While Velvet Terrorists provides entertaining and revealing portraits of its three subjects, its scrutiny of their motives often falls short, and it misses any opportunity seriously to explore the ethics and effectiveness of armed resistance: there was, it seems, far greater potential for analysing the relationship between such radical resistance and the wider civic dissidence which accompanied it – and for comparing the violent upheaval these men were pushing for and the Velvet Revolution which emerged – bloodlessly – in its place.

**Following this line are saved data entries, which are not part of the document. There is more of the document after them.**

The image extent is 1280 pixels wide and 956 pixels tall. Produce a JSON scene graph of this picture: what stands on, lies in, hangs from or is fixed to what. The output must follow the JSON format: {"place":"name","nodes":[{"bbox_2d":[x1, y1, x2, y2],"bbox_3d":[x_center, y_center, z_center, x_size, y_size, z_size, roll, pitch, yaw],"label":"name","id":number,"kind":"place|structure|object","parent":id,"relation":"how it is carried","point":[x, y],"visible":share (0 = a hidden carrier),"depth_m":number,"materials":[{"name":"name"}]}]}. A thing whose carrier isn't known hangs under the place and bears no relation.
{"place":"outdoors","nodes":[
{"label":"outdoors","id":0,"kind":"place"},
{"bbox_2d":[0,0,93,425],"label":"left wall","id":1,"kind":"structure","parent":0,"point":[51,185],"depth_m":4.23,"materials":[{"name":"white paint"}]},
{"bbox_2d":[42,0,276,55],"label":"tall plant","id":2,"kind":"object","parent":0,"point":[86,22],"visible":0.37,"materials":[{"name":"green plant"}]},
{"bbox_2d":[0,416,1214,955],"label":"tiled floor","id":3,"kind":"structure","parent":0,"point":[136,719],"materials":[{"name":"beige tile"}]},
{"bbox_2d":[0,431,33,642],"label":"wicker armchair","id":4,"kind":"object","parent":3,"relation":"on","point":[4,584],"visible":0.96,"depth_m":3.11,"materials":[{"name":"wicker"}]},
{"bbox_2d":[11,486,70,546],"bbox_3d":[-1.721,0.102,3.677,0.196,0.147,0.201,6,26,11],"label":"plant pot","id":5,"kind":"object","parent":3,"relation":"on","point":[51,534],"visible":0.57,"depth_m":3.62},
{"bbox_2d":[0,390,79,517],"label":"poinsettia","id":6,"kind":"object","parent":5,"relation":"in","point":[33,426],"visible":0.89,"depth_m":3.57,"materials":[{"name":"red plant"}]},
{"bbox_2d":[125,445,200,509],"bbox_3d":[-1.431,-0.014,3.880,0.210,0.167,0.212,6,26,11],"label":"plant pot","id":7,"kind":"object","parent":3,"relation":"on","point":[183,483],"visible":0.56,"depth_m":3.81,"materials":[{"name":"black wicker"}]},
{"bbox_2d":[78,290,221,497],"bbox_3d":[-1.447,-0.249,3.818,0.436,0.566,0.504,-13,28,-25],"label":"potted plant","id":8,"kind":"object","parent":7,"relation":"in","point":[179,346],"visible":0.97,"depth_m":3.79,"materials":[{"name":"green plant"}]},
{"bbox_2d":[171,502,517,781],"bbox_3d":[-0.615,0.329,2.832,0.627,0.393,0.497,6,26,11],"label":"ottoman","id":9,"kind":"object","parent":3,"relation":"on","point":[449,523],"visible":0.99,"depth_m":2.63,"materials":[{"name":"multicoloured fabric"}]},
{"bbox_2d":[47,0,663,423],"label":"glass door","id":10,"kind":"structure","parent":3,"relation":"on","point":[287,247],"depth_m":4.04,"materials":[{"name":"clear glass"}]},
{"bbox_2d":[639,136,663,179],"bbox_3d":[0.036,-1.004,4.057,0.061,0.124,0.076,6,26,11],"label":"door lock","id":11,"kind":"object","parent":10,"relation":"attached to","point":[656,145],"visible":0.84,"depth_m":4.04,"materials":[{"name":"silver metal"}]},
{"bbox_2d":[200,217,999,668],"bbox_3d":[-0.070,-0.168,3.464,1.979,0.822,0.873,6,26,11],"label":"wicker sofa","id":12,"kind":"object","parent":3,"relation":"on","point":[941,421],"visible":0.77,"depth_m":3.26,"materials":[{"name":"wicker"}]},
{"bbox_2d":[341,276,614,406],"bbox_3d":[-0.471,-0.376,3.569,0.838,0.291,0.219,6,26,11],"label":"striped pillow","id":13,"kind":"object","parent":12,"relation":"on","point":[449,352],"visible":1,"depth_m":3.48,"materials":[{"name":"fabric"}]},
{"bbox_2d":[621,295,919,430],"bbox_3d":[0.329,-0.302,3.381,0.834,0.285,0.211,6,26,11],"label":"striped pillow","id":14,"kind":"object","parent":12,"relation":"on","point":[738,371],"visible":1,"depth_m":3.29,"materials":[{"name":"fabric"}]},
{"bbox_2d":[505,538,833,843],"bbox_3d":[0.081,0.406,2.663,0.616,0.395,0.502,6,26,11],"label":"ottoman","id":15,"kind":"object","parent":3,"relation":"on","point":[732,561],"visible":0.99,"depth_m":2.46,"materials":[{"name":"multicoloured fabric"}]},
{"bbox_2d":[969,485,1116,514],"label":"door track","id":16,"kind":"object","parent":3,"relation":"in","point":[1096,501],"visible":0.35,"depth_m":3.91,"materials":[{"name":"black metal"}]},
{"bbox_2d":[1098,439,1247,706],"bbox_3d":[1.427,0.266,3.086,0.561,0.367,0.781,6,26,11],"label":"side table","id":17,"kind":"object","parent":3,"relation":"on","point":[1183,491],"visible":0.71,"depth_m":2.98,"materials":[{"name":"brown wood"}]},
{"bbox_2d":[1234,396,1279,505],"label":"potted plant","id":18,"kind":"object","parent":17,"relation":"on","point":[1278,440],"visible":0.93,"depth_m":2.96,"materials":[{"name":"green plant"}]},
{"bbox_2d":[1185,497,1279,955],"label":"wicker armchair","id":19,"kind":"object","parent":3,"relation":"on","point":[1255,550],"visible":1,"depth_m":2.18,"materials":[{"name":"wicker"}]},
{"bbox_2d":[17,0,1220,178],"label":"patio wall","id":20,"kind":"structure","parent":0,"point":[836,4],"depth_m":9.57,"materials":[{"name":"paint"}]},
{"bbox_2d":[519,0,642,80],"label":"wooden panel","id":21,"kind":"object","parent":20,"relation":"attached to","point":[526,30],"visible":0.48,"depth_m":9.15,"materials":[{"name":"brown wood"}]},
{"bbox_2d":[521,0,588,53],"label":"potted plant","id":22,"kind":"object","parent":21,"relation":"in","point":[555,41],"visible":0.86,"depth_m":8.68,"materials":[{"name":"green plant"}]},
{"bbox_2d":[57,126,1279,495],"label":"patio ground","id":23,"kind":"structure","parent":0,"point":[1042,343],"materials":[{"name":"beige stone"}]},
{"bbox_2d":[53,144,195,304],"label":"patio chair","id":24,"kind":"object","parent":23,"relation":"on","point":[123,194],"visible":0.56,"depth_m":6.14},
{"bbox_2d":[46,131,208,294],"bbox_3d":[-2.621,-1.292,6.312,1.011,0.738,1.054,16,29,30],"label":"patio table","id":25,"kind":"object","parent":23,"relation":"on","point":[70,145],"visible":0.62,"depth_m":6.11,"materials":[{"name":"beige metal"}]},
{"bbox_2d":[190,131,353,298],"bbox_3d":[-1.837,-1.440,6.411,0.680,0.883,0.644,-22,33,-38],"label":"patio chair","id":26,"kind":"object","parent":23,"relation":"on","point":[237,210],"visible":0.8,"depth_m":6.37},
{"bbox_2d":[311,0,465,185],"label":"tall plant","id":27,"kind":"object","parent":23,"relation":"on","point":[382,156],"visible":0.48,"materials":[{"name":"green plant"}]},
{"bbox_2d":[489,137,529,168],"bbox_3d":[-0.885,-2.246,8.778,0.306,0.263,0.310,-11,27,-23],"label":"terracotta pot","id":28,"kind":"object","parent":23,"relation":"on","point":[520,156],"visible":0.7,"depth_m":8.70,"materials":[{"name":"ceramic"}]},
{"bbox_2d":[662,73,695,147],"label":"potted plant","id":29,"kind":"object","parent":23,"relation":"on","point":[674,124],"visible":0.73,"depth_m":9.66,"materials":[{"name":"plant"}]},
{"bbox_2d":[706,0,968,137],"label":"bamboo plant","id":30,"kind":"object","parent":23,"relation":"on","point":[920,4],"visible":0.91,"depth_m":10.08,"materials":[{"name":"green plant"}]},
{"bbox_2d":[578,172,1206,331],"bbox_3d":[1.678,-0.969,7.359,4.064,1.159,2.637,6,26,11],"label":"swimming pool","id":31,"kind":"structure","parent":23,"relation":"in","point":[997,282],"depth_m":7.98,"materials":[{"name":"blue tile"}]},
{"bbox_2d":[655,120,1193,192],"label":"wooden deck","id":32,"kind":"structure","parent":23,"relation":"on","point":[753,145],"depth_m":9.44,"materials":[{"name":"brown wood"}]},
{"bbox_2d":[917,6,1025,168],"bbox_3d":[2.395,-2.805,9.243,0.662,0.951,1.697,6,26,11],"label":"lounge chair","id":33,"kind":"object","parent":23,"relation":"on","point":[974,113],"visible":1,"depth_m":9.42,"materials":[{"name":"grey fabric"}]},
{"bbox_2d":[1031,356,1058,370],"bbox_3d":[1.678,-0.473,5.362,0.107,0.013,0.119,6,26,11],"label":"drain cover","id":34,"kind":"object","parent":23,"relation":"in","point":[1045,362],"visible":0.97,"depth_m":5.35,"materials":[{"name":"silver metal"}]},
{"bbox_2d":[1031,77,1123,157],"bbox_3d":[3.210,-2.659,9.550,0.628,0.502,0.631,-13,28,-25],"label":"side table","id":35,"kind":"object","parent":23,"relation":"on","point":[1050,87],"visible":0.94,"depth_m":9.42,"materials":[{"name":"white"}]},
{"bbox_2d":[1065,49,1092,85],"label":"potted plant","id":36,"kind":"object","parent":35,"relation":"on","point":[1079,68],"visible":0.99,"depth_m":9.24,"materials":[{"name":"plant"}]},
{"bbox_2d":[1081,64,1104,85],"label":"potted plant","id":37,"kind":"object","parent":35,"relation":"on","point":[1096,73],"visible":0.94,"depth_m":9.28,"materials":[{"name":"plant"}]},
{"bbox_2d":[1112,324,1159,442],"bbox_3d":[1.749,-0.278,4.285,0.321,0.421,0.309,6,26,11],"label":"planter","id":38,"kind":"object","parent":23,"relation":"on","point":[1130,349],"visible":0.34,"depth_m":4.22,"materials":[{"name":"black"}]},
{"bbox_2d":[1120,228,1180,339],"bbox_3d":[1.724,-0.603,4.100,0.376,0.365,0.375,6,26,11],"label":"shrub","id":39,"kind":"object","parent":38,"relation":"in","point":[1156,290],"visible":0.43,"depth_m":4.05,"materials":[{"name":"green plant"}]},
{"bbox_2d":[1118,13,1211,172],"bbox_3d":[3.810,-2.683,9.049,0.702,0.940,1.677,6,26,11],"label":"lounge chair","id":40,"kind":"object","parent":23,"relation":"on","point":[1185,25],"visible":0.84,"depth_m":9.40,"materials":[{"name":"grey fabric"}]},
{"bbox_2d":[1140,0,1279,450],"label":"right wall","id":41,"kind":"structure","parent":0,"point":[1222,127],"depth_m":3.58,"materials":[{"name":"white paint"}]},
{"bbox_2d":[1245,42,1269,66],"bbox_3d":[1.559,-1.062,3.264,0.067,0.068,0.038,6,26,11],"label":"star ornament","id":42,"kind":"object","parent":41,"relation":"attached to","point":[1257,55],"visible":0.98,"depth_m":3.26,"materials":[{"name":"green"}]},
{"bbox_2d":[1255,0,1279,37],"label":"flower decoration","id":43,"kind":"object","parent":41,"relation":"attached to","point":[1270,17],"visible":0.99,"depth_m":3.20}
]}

The films at this year’s ‘Made in Prague’ Festival have shown a variety of approaches towards the portrayal of true stories. The Way Out presented dramatised versions of the cast’s own lives; In Silence rendered first-person accounts of holocaust survivors into a stylised cinematic poem; Citizen Havel used the documentary to explore the private life of one of the Czech Lands’ most famous sons. With its ever-shifting boundaries between reality and fantasy, Velvet Terrorists takes perhaps the most novel approach. All of these films are a credit to a Czech film industry clearly unafraid to explore the sometimes murky depths of the country’s recent history and contemporary society.
Pavel Pekarčík, Ivan Ostrochovský and Peter Kerekes’s Velvet Terrorists was part of the ‘Made in Prague’ Festival (2nd-30th November), organised by the Czech Centre, London.